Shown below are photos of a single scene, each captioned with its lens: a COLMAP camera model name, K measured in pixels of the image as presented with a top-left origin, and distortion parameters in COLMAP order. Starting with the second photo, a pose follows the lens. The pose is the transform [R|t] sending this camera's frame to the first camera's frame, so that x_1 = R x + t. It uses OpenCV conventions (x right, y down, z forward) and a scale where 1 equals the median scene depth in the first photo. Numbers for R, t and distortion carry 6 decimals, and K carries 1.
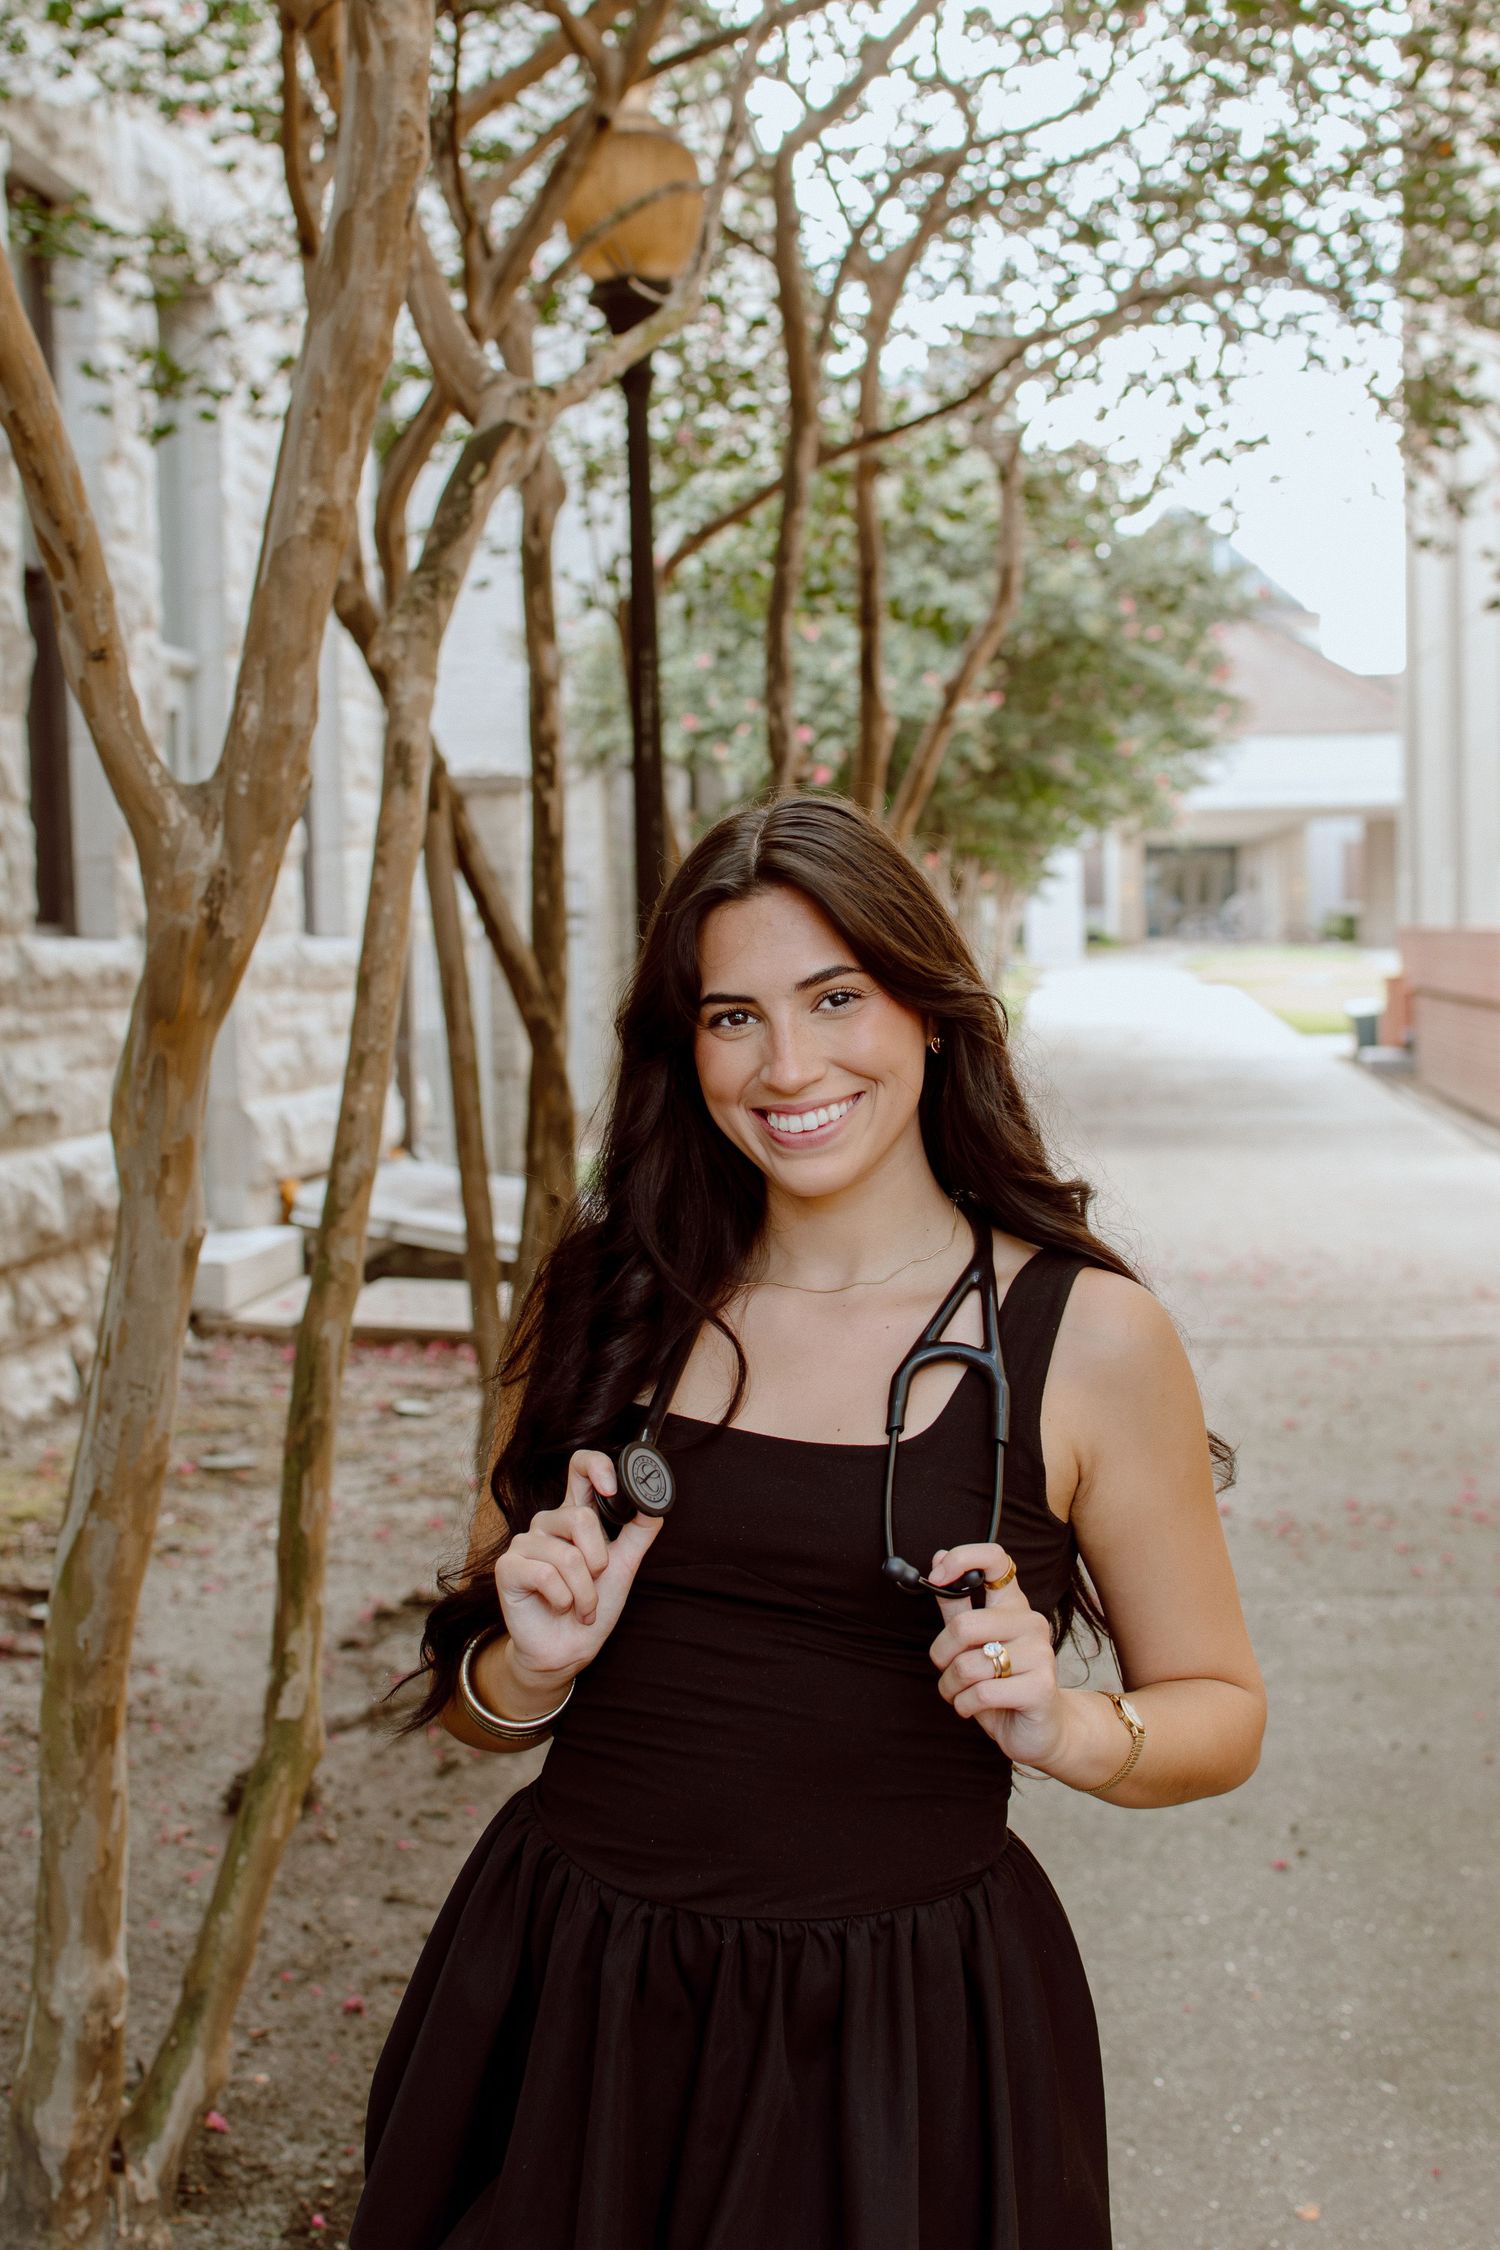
lens RADIAL K [[3372.3, 0, 750.0], [0, 3372.3, 1125.0], [0, 0, 1]] dist [0.235227, -0.020063]
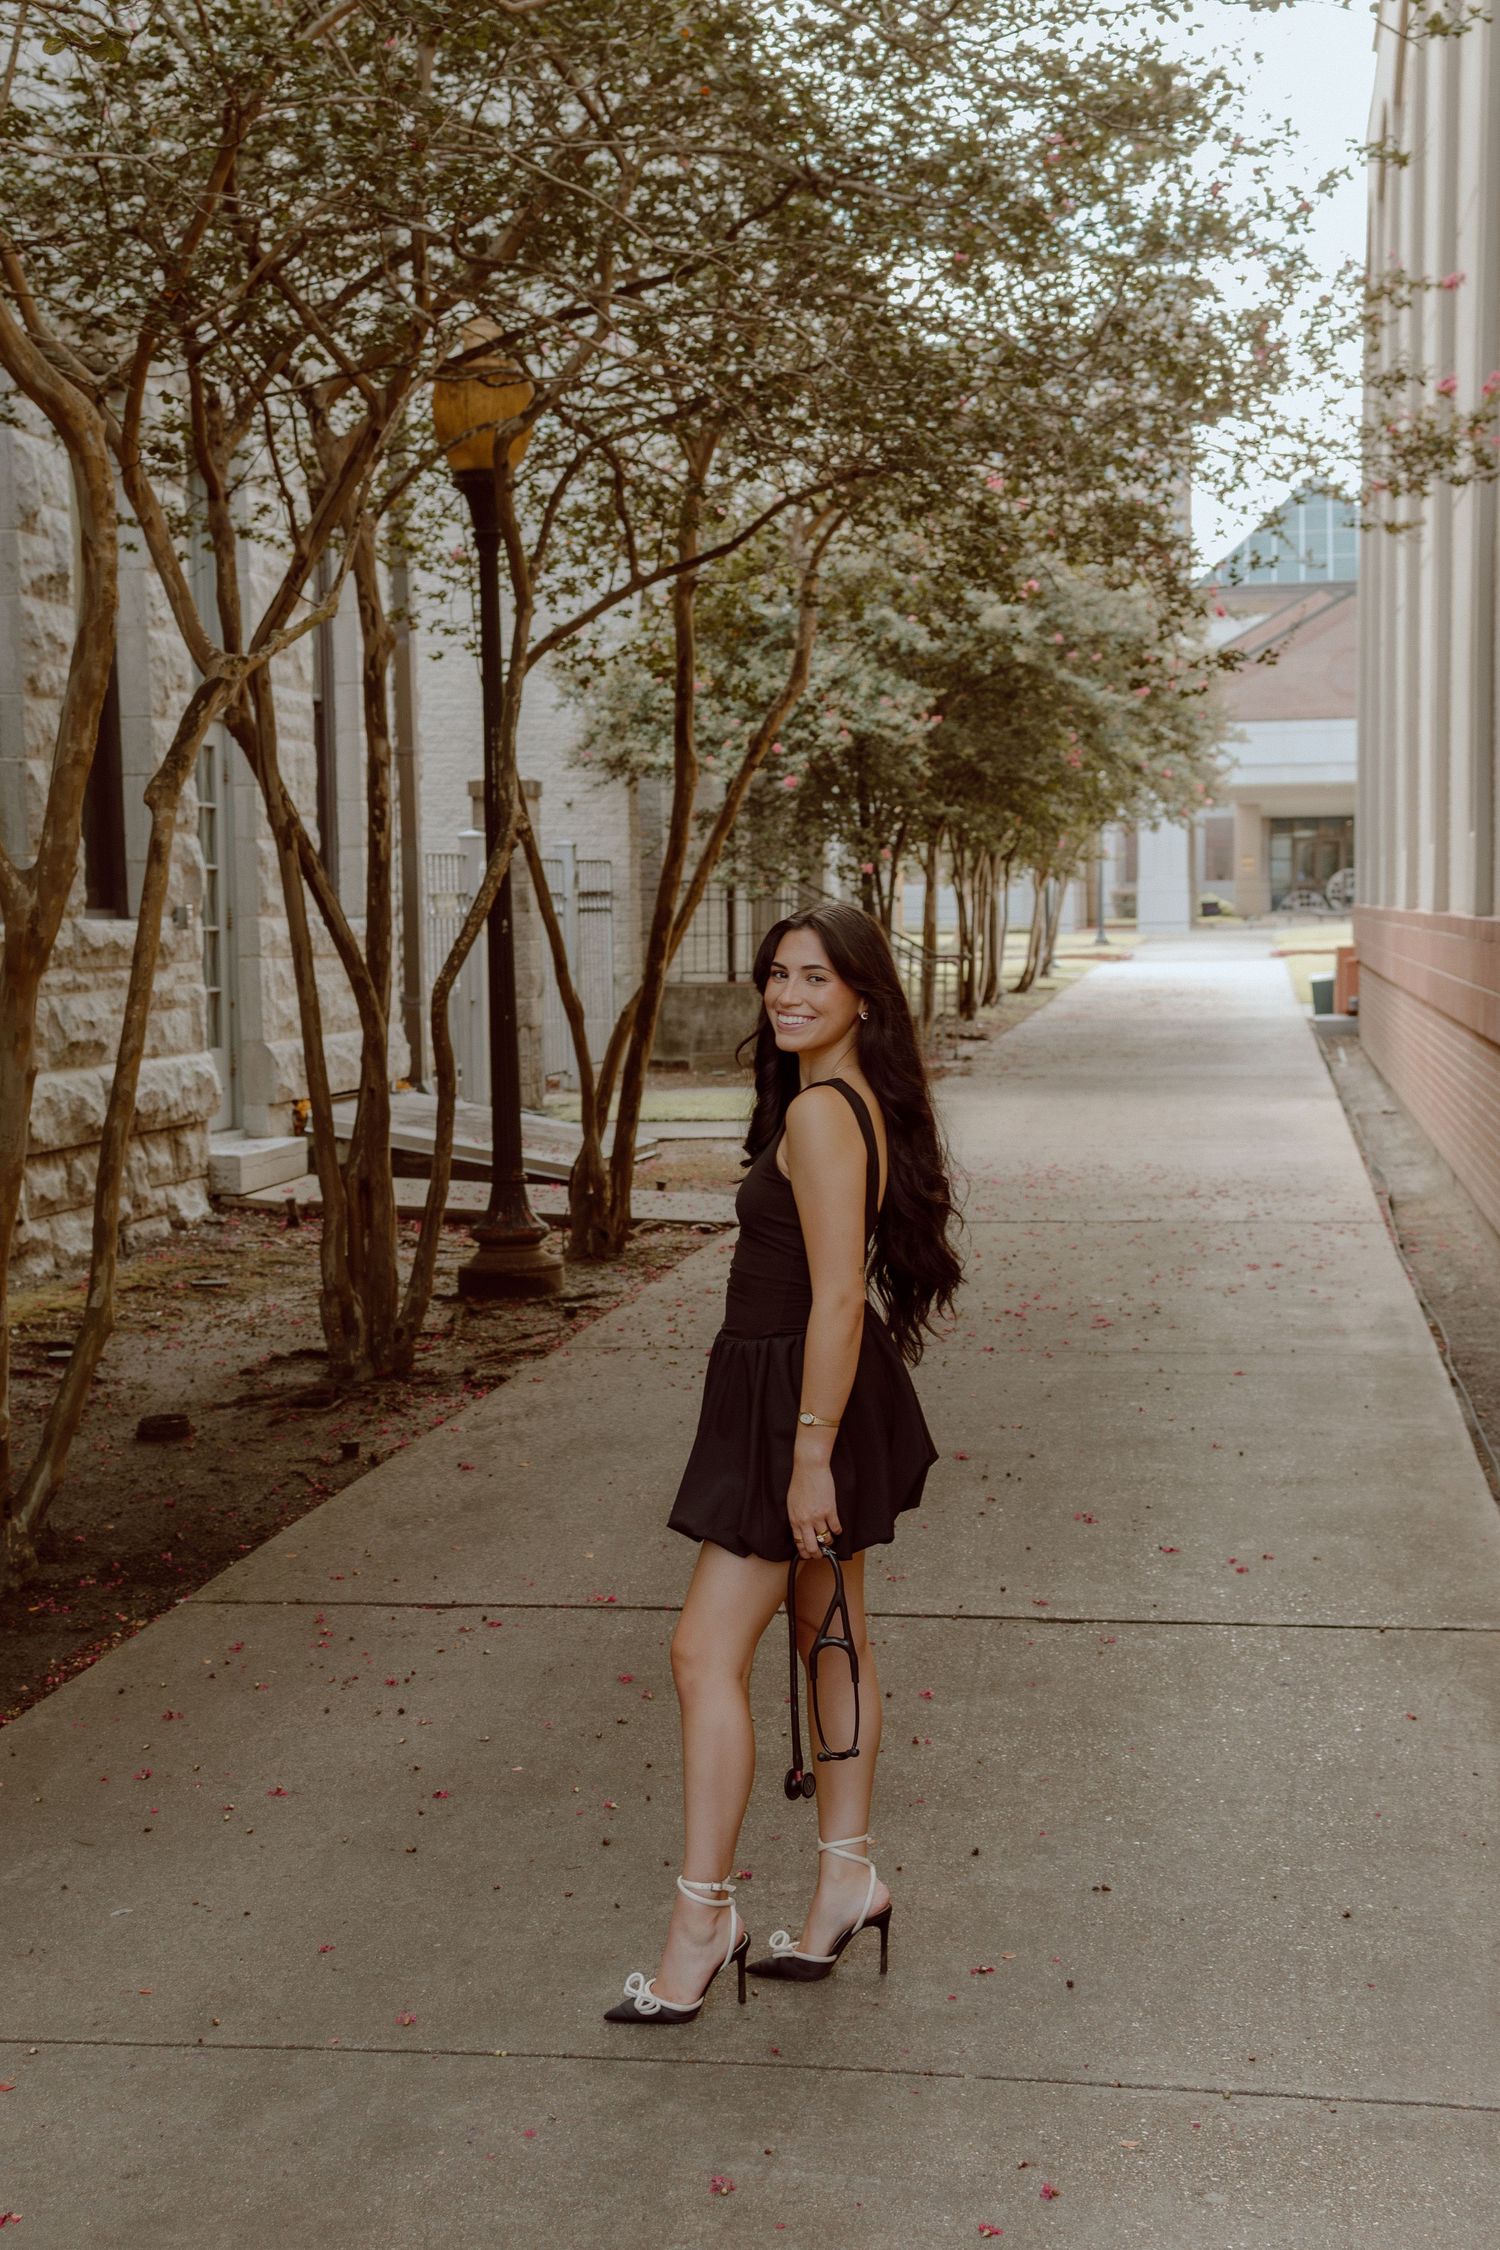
lens RADIAL K [[3186.9, 0, 750.0], [0, 3186.9, 1125.0], [0, 0, 1]] dist [0.372114, 0.002746]
pose [[0.999188, 0.005832, -0.039874, 0.089615], [-0.005335, 0.999907, 0.012570, 0.009185], [0.039943, -0.012347, 0.999126, -0.248641]]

================================

INSTRUCTIONS TO FOLLOW
Reproduce the listing with "scene" changed to "setting" and nothing else altered, and leave out the pictures.

TASK SOLUTION
Shown below are photos of a single setting, each captioned with its lens: a COLMAP camera model name, K measured in pixels of the image as presented with a top-left origin, and distortion parameters in COLMAP order. Starting with the second photo, a pose follows the lens. The pose is the transform [R|t] sending this camera's frame to the first camera's frame, so that x_1 = R x + t. It uses OpenCV conventions (x right, y down, z forward) and a scale where 1 equals the median setting depth in the first photo. Numbers for R, t and distortion carry 6 decimals, and K carries 1.
lens RADIAL K [[3372.3, 0, 750.0], [0, 3372.3, 1125.0], [0, 0, 1]] dist [0.235227, -0.020063]
lens RADIAL K [[3186.9, 0, 750.0], [0, 3186.9, 1125.0], [0, 0, 1]] dist [0.372114, 0.002746]
pose [[0.999188, 0.005832, -0.039874, 0.089615], [-0.005335, 0.999907, 0.012570, 0.009185], [0.039943, -0.012347, 0.999126, -0.248641]]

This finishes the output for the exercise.